This was just one interlude on a section of Western Australia's first long-distance trail, the 1,000km Bibbulmun Track, stretching from Perth down to Albany on the Southern Ocean.

The track has been named after the Bibbulmun, a tribe of Aborigines who once inhabited the south-west corner of Western Australia, and we were following a mythical aboriginal snake - the Waugal. Legend has it that when large number of the Bibbulmun people fell from grace, the true believers were saved from a great flood when the Creator, in the form of a Waugal, pointed the way to safety. Today, the Waugal is the waymark sign, appearing every 200 metres - so there's little chance of getting lost.

It was safely leading us on a 20km stretch from Hoffman's Mill, near the thriving dairy town of Harvey, south the Stirling Dam.

The boiling billy fitted the Aussie stereotype, and so did Michael, an easy-going farmer who had built his own house from mud bricks and was earning a bit of extra money as our driver, taking us to and from the Bibbulmun track.

But we hadn't been prepared for the Australian bush we encountered - not the scrubby, windblown terrain of so many films, but a lush variety of trees and vivid native wildflowers along the length of the track.

That first day, we walked through a spectacular forest with stately eucalyptuses rising as high as 40 metres. We found ourselves in a flowering, green world of tea tree, showy bottle brush, green kangaroo paw and grass tree, with its distinctive shaggy topknots.

The sun was starting to dip and the shadows lengthened as we wearily followed the track through an area of wattle where the yellow flowers had withered to a crumbly brown. We were not prepared for the almost primeval sight that met us when we rounded a bend and reached the end waters of the Stirling Dam. There stood stark, skeletal trees, looking as if they were holding their arms outstretched in protest years after their land had been flooded.

Our second walk on the Bibbulmun was further south near the timber town of Pemberton and the start of even mightier forests - those of karri, the third largest tree in the world. We felt insignificant as we followed the well-marked track, with the silver grey trunks of the trees soaring up around us.

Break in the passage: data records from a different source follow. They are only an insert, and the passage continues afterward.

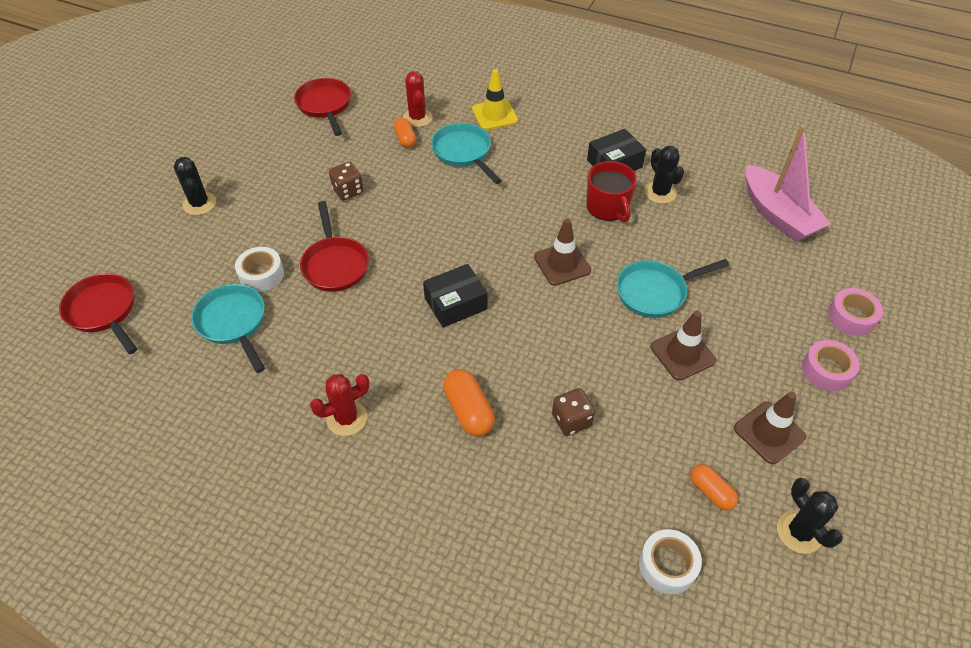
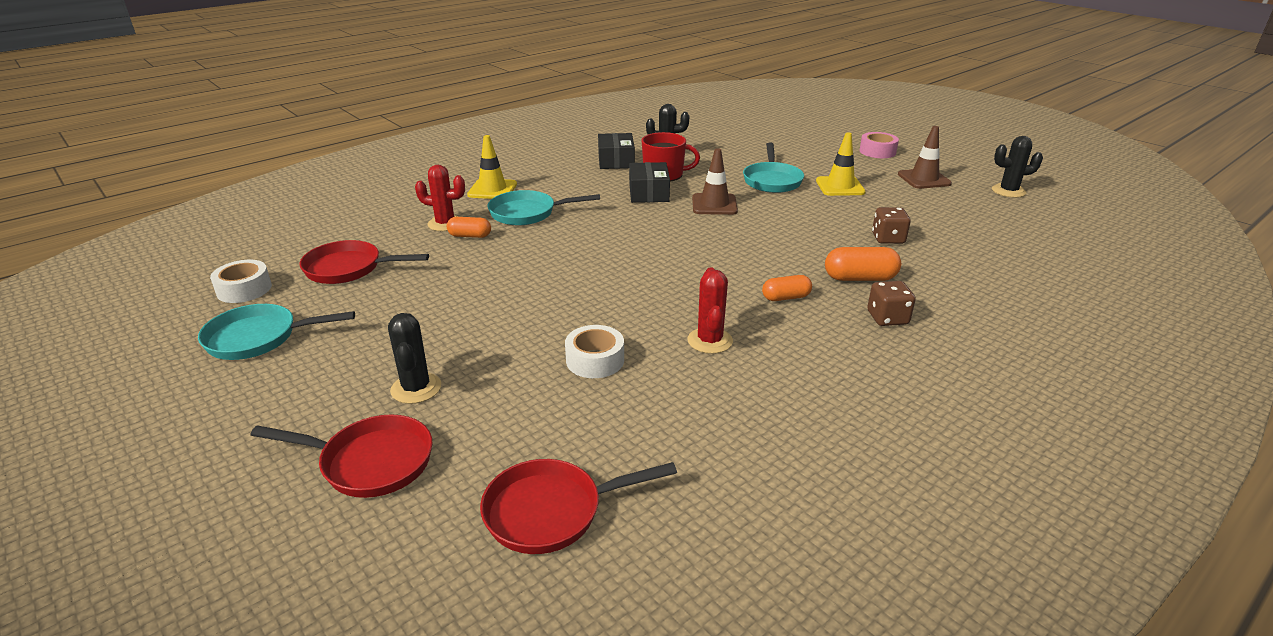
camera: 65 degrees left, 20 degrees down
(199, 204) = (416, 388): black cactus -> black cactus turned 75 degrees clockwise
(233, 323) = (660, 394): turquoise pan -> turquoise pan (258, 338)
(335, 264) = (620, 310): red pan -> red pan (370, 462)
(347, 418) = (843, 342): red cactus -> red cactus (710, 341)
(348, 191) = (512, 281): brown dice -> brown dice (887, 318)
(455, 303) = (727, 258): black box -> black box (648, 193)
(667, 565) = (1032, 236): white tape -> white tape (244, 289)
(682, 354) = (840, 186): brown traffic cone -> yellow traffic cone
(711, 492) = (970, 208): orange capsule -> orange capsule (786, 297)
(777, 215) = (725, 128): pink boat -> none
(851, 317) = (835, 134): pink tape -> none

The undergrowth is different here. Instead of the tea tree perfume, we enjoyed the scent of Western Australian peppermint and identified a different range of bush shrubs and flowers as well as other kinds of wattle and bottlebrush, orchid-like trigger plants and several yellow-and-red cowslip orchids just coming in bloom in November.

It was here, basking on the banks by the orchids, that we encountered our first snake, a four -foot dugite, one of Western Australia's poisonous reptiles. This sleek specimen merely slithered away into the undergrowth lying behind a prominent mud castle built by wood ants.

The trail took us by old railway tracks, where, during the logging operations of Twenties, wood-burning engines used to haul massive karri logs to the Pemberton sawmills. The karris are indeed giants and can reach heights of more than 80 metres. On a day off from trekking, we visited one of the most famous karris - the Gloucester Tree, a 60m fire lookout named after a former Governor General of Australia.

One of the attractions of the Bibbulmun is that for the foot-sore, it is not hard to find things to do on one's day off. We refreshed ourselves at one of the well-established wineries, Cullens, where we sat at a scrubbed wooden table sipping fruity wines while the vineyard's friendly mongrel sat under our bench, ever hopeful of being fed.

In reality, however, it was never difficult to respond to the lure of the track, where none of the walking is difficult and there are very few uphill sections.

Steady bushwalking takes you into the heart of a territory that would have been familiar to the early settlers. They, too, would have walked through the jarrah and the karri forests and would probably been as impressed as we were by the sight of the wildflowers, kookaburras, brilliant kingfishers, lizards, snakes and wandering emus.

For more information about the Bibbulmun track: contact Jesse Brampton, Project Office, c/o Calm, PO Box 104, COMO, Western Australia (0061 9 334 0265); or the Federation of Bushwalking Clubs 0061 9 457 4757

Safety: Walkers need to be well equipped. Stretches of the track are far from civilisation and lonely. It's hot in the day but cold at night. Common sense rules apply. Ensure that somebody knows your starting and finishing points and times. Local offices of Calm will help.

Climate: Maximum temperatures are 30C from December to March with a year-round minimum rarely below 10C. Rainfall is lightest from November to March (20mm and below) and heaviest from May to August (130mm to 180mm).

The Bibbulmun Track

Though the Bibbulmun Track will not be finished until the end of 1997, the idea behind it has been around for more than a quarter of a century. The first length was completed in 1974 and, as part of Australia's Bicentennial Trails Programmes, stretches were realigned in 1988 and the track extended south to Walpole.

Progress, however, has recently been faltering. The man who is now working to put the new track firmly on the map is Jesse Brampton, director of the Bibbulmun project for Western Australia's Department of Conservation and Land Management (Calm).

A bush walker, who has conquered the mighty North American Appalachian Trail, he set out to walk the disused and overgrown Bibbulmun Track in the late Eighties. It left him with a sense of disappointment. "When people go bush walking, they don't want to walk into logging or mining operations; they want to walk in the bush, experience different kinds of terrain and have a sense of adventure."

A chance meeting with Calm gave him the opportunity to do something about it.